Luiz Sávio de
Almeida
Pois era assim o Tio Lourenço;
nasceu na Capela e foi bater em Limoeiro de Anadia, onde a minha tia mais nova
foi ser professora. Dondon caminhou com ela e carregou o Tio Lourenço que era
de idade próxima à de Tia Lurdes, começando sua vida de professora pública. As
duas jamais se largarão, até que a vovó morre, ainda compenetrada de ser do
Apostolado da Oração, a fita vermelha no pescoço, o missal na mão, a roupa
preta, o cabelo liso e comprido caminhando para a Matriz de Arapiraca, onde, em
tempo de festa, fiz diversas presepadas.
Tio Lourenço foi andando na vida, plantador de fumo, crioua Cooperativa dos Fumicultores de Arapiraca, foi professor, político,vereador em Arapiraca e era considerado uma das inteligências locais,vivendo do Cartório, tendo casa na XV de Novembro se não me engano, e um sítio na Lagoa do Pé Leve onde morava, também, a Dindinha Nini. Era casado com a Tia Vassi, teve diversos filhos, amigos meus e infelizmente com dois mortos. Acho que sobraram o Sussu e que ainda mora na Lagoado Pé Leve, vivendo atividades espirituais e artesanato, o Roberto que sempre foi ligado a mim, morando no Recife e médico, além de outro médico que mora em Campinas, São Paulo. Esqueci o nome dele agora: tou brôco.

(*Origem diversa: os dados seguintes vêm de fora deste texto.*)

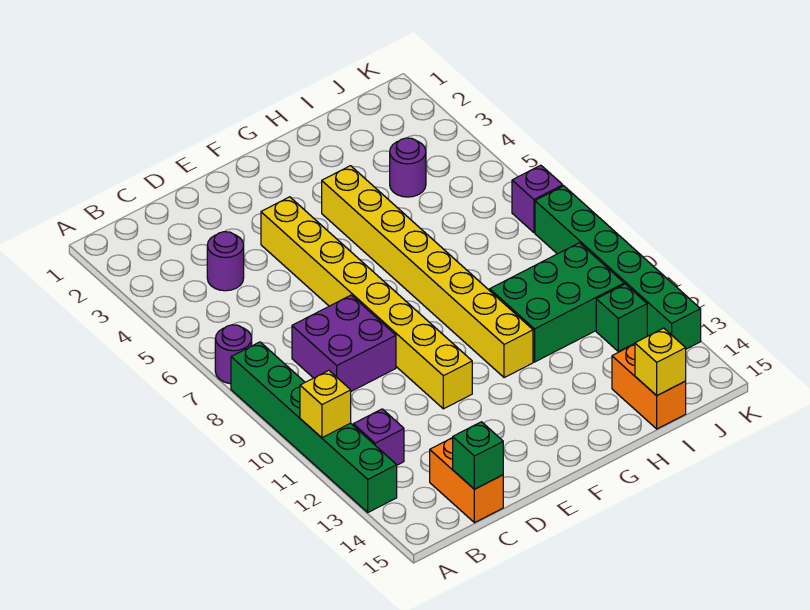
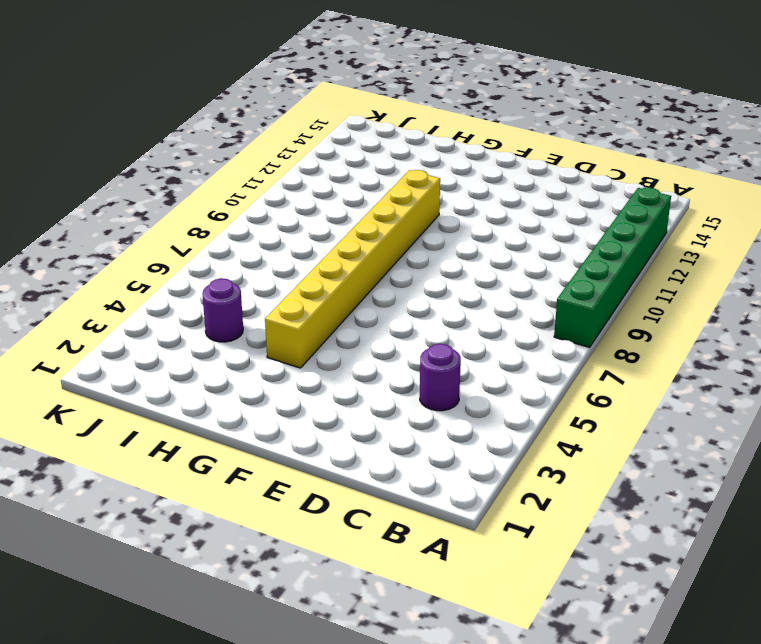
none -> purple 1x1 round brick [215,325,252,384]
none -> purple 1x1 brick [353,409,404,465]
none -> purple 2x2 brick [292,295,396,391]

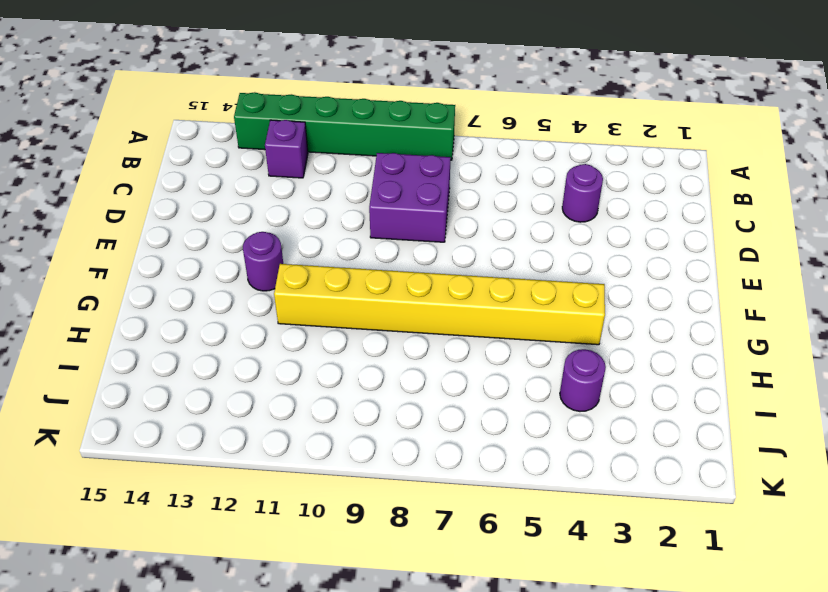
purple 1x1 round brick [243,232,283,291] -> purple 1x1 round brick moved to [215,325,252,384]
none -> orange 1x2 brick [430,438,503,523]
none -> yellow 1x8 brick [261,197,472,409]
none -> green 2x3 brick [490,243,624,362]

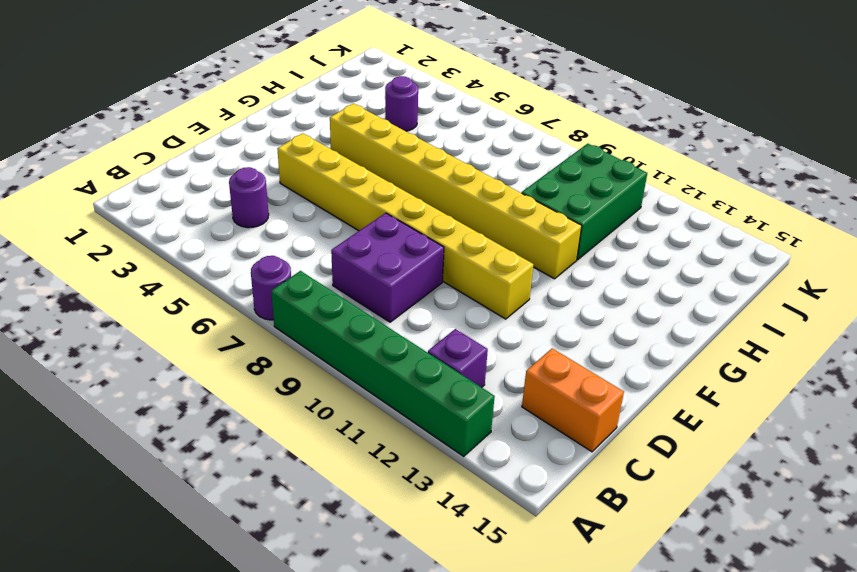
none -> orange 1x2 brick [612,344,686,429]
none -> green 1x1 brick [596,284,647,351]
none -> purple 1x1 brick [512,165,563,232]

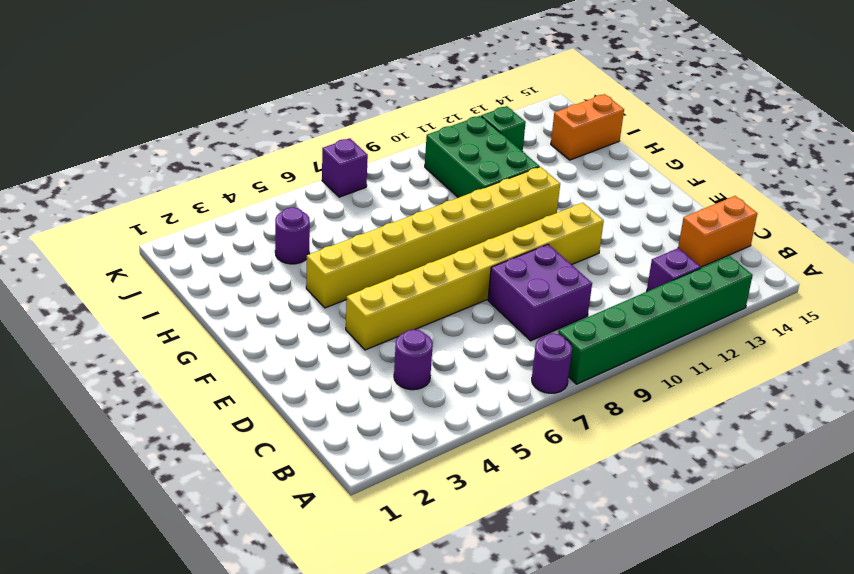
none -> green 1x6 brick [535,186,701,349]
none -> yellow 1x1 brick [300,370,351,438]
none -> green 1x1 brick [453,422,503,489]

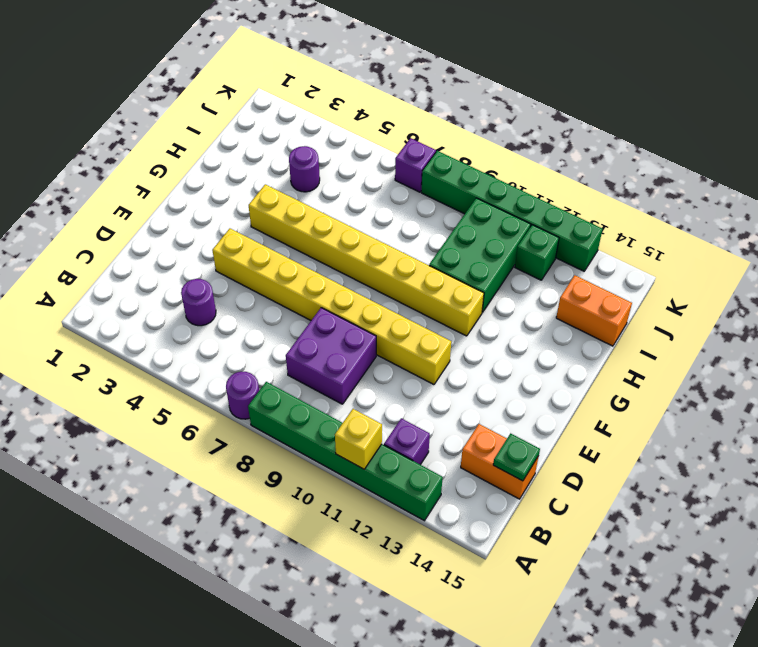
green 1x1 plate [493,434,540,481] -> green 1x1 brick [453,422,503,489]
none -> yellow 1x1 brick [635,328,686,396]

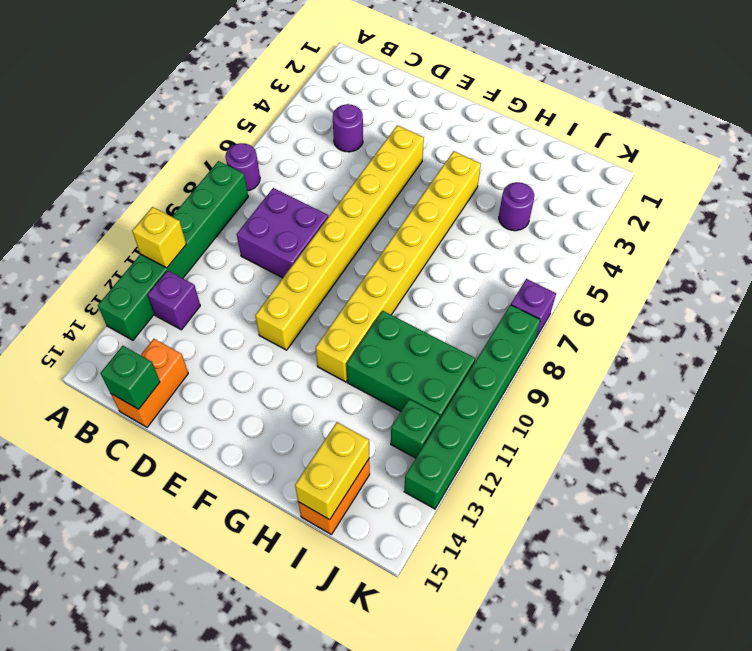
yellow 1x2 brick [295,422,369,520] -> yellow 1x1 brick [635,328,686,396]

A última vez que vi a Tia Vassi foi no hospital, véspera de sua morte. Ofegava, deitada numa cama, à espera de alguma coisa. A impotência no leito de morte é algo essencialmente trágico. Com todo o respeito e afeição, pedi a bênção, mas ela não mais falava e nem os olhos estavam abertos. Ela estava tão somente deitada, estirada e com um pingo de vida soprando no corpo. Uma mulher que lutou e fico pensando o quanto não passou de problemas quando Tio Lourenço esteve preso nos tempos do Muniz Falcão.
A última vez que vi Tio Lourenço, ele estava
deitado, acabado, a bem dizer sem respirar, numa cama,assistido pela Tia Vassi.

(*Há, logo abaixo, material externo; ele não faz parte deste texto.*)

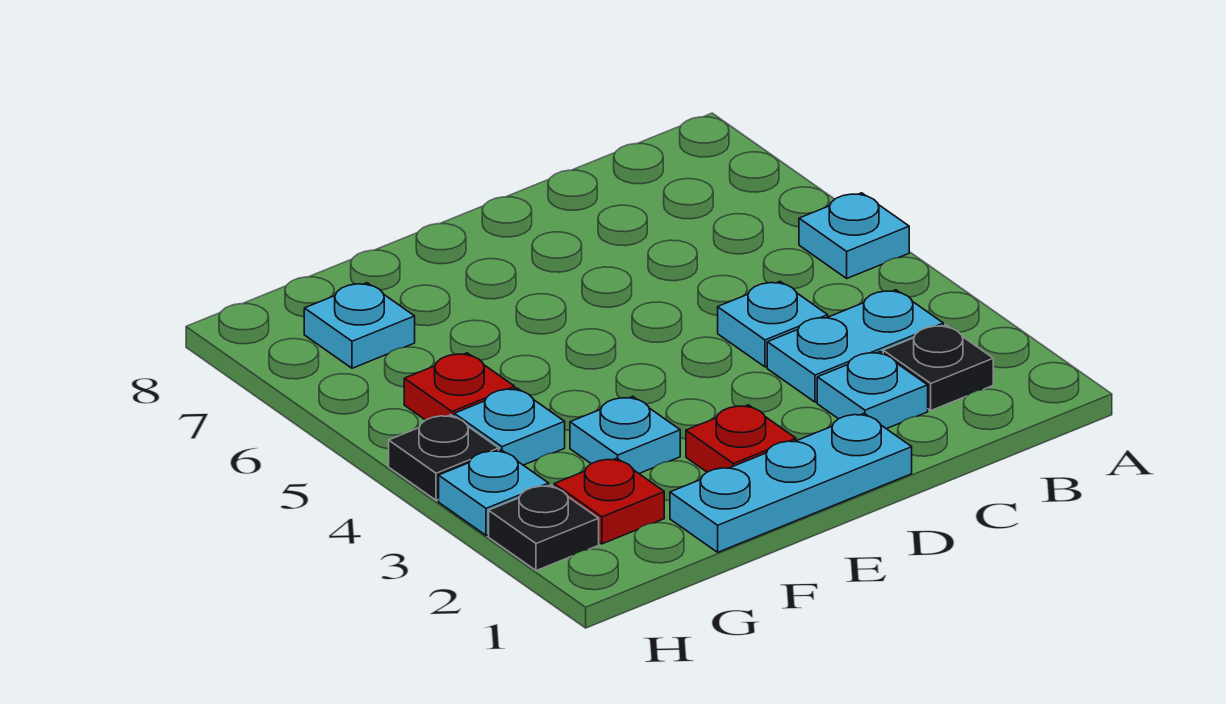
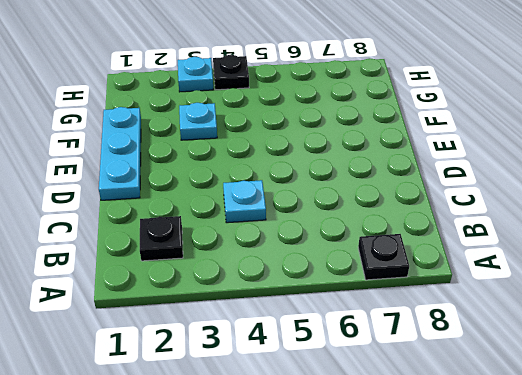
black 1x1 plate [358,234,409,280] -> black 1x1 plate moved to [489,485,599,571]
none -> cyan 1x1 plate [799,193,909,278]
none -> cyan 1x2 plate [767,290,943,402]
none -> cyan 1x1 plate [817,352,928,429]

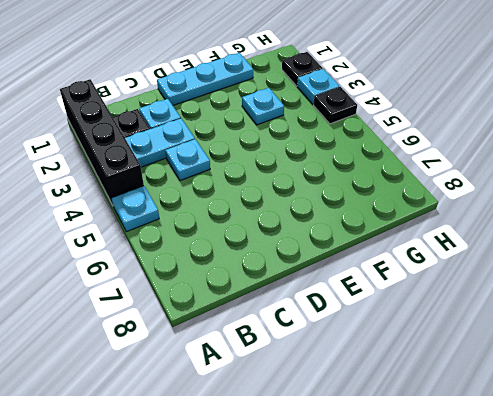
black 1x4 brick [60,79,144,205] -> none
none -> red 1x1 plate [686,405,796,472]
none -> red 1x1 plate [554,458,664,544]
none -> cyan 1x1 plate [454,388,565,465]

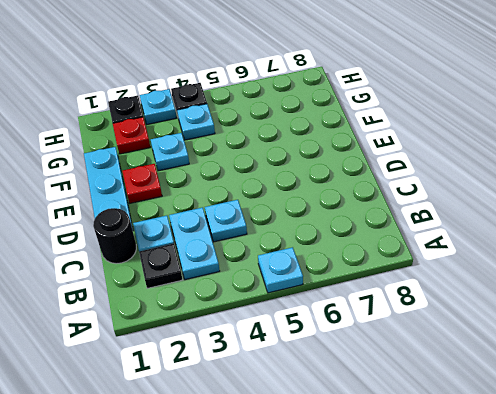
black 1x1 round brick [93,208,136,264] -> none
none -> red 1x1 plate [404,353,515,420]
none -> cyan 1x1 plate [304,283,415,368]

E eu: Bença tia, bença tio. Ela puxou acadeira, eu me sentei e ele sorriu. Ela
me deu um abraço. Ele tossia muito mas, vejam só, o maço de cigarro estava na
mesinha de cabeceira, onde também estavam um copo d'água e os remédios. A Tia me
cutucou, como quem dissesse: Meu filho, eu não posso fazer nada! E com a carreira dos olhos ela me dirigiu para a carteira de cigarro. Entendi e arrisquei de leve: "Diga Tio, ainda no cigarrinho né?". Como escreveu o poeta no caso do vestido, a boca não disse palavra.
A sua disse? A minha é que não. Eu sabia que havia recebido um respostão e ele atalhou: "E você meu filho, veio ver seu tio?". Realmente eu tinha ido a Arapiraca somente para vê-lo; peguei o cavalo que deixei amarrado na porta da casa e rumei para Maceió. E na viagem pensava como teria de deixar de fumar. Sem querer ou talvez querendo, Tio Lourenço salvou minha vida, pois fui amadurecendo a coragem de largar o cigarro, o que fez de tempos para frente.

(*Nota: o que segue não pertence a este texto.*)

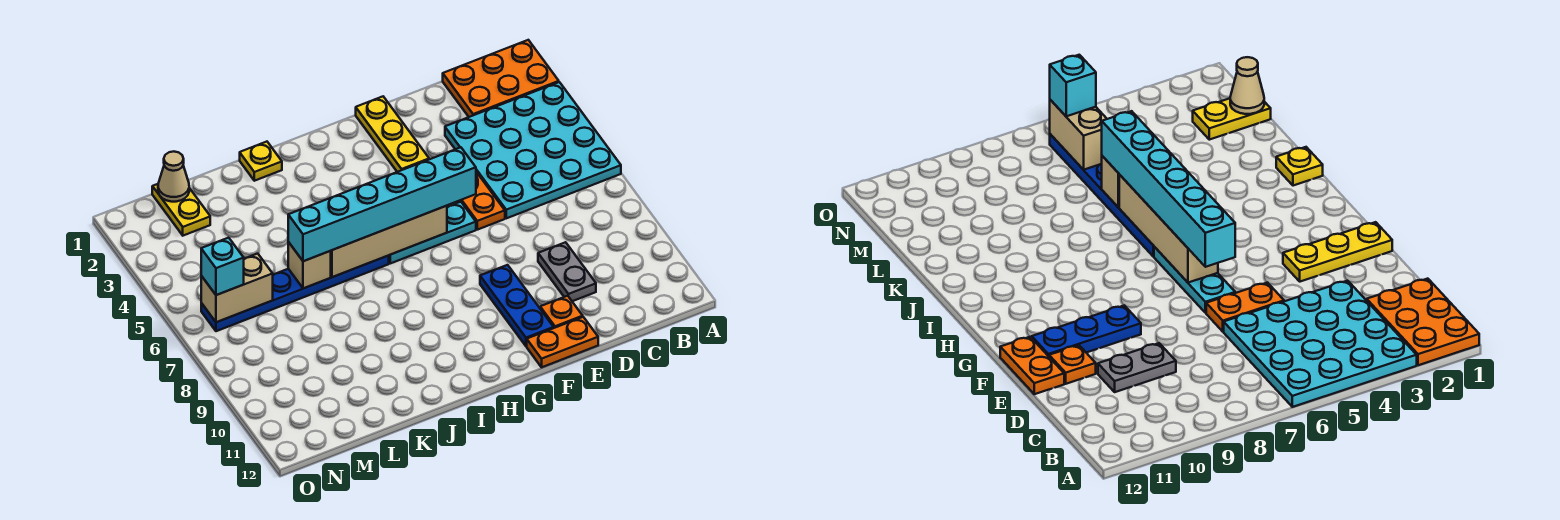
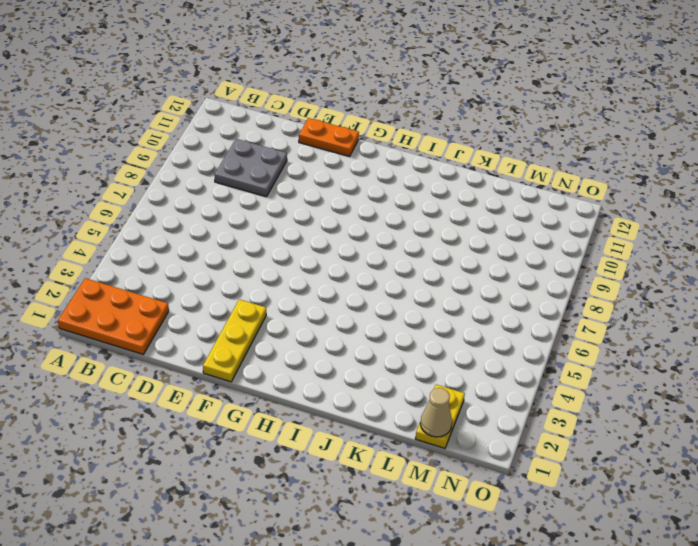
grey 2x2 plate [215,139,287,197] -> grey 1x2 plate [538,242,596,301]
none -> cyan 4x4 plate [445,82,621,218]
none -> orange 1x2 plate [457,172,505,230]
none -> orange 1x1 plate [540,296,583,328]

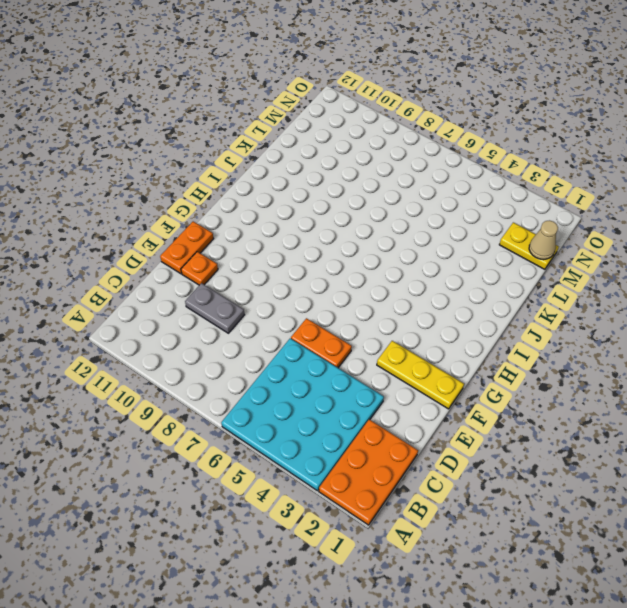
none -> cyan 1x3 plate [389,202,476,263]
none -> blue 1x3 plate [480,265,554,346]
none -> blue 1x6 plate [201,256,389,331]

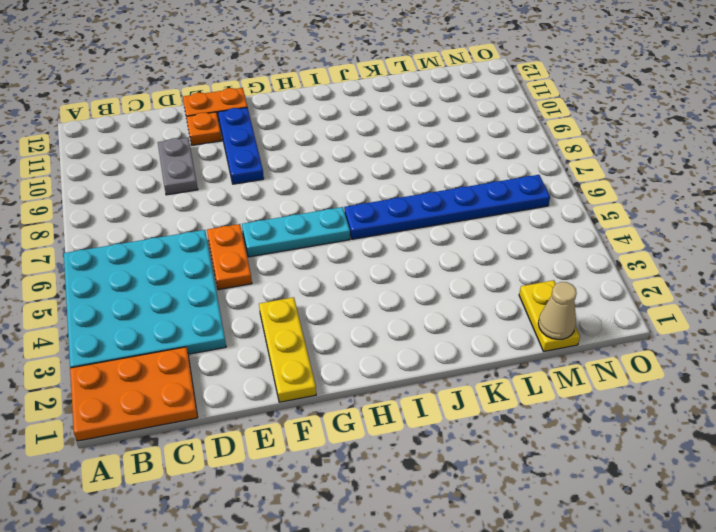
none -> yellow 1x1 plate [240,142,282,181]
none -> tan 1x4 brick [331,206,447,277]
none -> tan 1x1 brick [288,242,331,288]

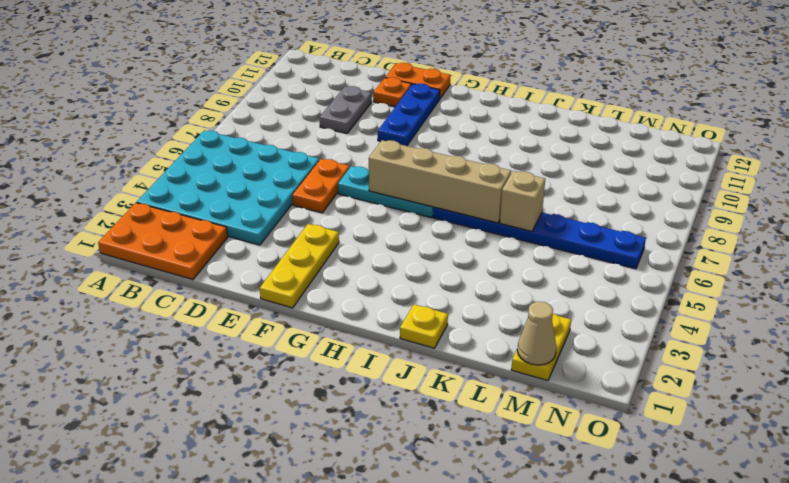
none -> tan 1x2 brick [201,254,273,322]
none -> cyan 1x6 brick [288,147,476,261]
none -> cyan 1x1 brick [201,238,244,295]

Eu não sei se foi no enterro do Rosival ou do Roberval. Sei que foi a última vez em que vi Tio Lourenço e digo que me arrependi. Vi a caveira e acreditem que foi uma dor imensa estar com o patético dos ossos de quem se quer bem. Tio Lourenço, Roberval, Rosival, Roberto e Tia Vassi são referências na minha vida, pois convivemos muito quando crianças. Roberto eu nunca mais vi, somente no dia em que a Tia Vassi morreu. Lamento profundamente ter perdido contato com os filhos dos meus primos. Acho que hoje em dia, a relação íntima de família é muito tênue. Meus filhos podem passar por eles, e nem saberem que os pais tiveram uma vida muito unida quando criançaS.
Eu também me incomodo muito com esta falta de contato de minha filha com os filhos de pessoas com as quais compartilhei infância, juventude, vida. Não sei como remediar isso e se tenho que me preocupar com isso. Mas o sentimento da não continuidade de uma amizade fraterna, alegre, camarada, fica como algo que eu deveria me preocupar e encaminhar de algum modo. E não sei.